By: Greg Caruso
Particle :: 03.14.08 :: El Rey Theater :: Los Angeles, CA
Particle has gone through a lot of transformations. Some for the better and some for the worse. On this Friday evening, however, something truly different happened. They managed to fuse beloved tunes by another famous L.A. act, The Doors, with they're own brand of space-porn flair and psychedelic fervor.
Considering the relatively recent loss of both Particle guitarists (Scott Metzger and Ben Combe) and a general lack of positive momentum as of late, I went into the El Rey Theater pessimistic, and I wasn't the only one. With serious questions as to how the band would adapt under the circumstances, they came out as a trio performing "Denmark." But instead of disappointment, seeing this configuration drove the point home that perhaps they should remain this way. They don't need a singer, or a guitarist for that matter. With just the core of Eric Gould (bass), Darren Pujalet (drums) and Steve Molitz (keys), their sound reaches dizzying heights. This has become more and more apparent over their years of rotating guitar players.
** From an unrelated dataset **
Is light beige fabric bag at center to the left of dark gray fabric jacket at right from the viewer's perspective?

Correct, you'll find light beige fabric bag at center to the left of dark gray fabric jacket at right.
However, this isn't to say that the right guitar or the right voice wouldn't add to the overall dynamic. Doors guitarist Robby Krieger and singer Adam Iscove (AllRise) made this point clear as they came out and launched into a re-imagined "L.A. Woman." Hit after hit was churned out over the course of the evening including rarities like "Peace Frog," "Not to Touch the Earth" and the oft-covered Bo Diddley tune "Who Do You Love?" All of that on top of the standard Doors radio staples.
Molitz and Krieger's chemistry was incredibly impressive. Sure they've played together and are more than familiar, but the way Krieger was reacting to Particles' style, matching each of their licks with the complimentary noodling of a master, was still somewhat of a shock. Adding to the excitement, Iscove wasn't a Jim Morrison mimicker like Ian Astbury (The Cult) during the 21st Century Doors debacle; rather, he was very subtle in a way that let the lyrics flow through him.
The biggest surprise of the evening came when the band dropped the combo of "Roadhouse Blues" into "The Other One." Molitz has been doing the Phil Lesh thing as of late, but to see Robby Krieger jamming out to a Dead tune was truly a treat.
The crowd reaction throughout proved that the night's experiment, the second installment of a three date mini-tour featuring Krieger, was a complete success. The fitting finale was "The End," where the band twisted and turned through the multi-layered song in a way that would've made Jim proud.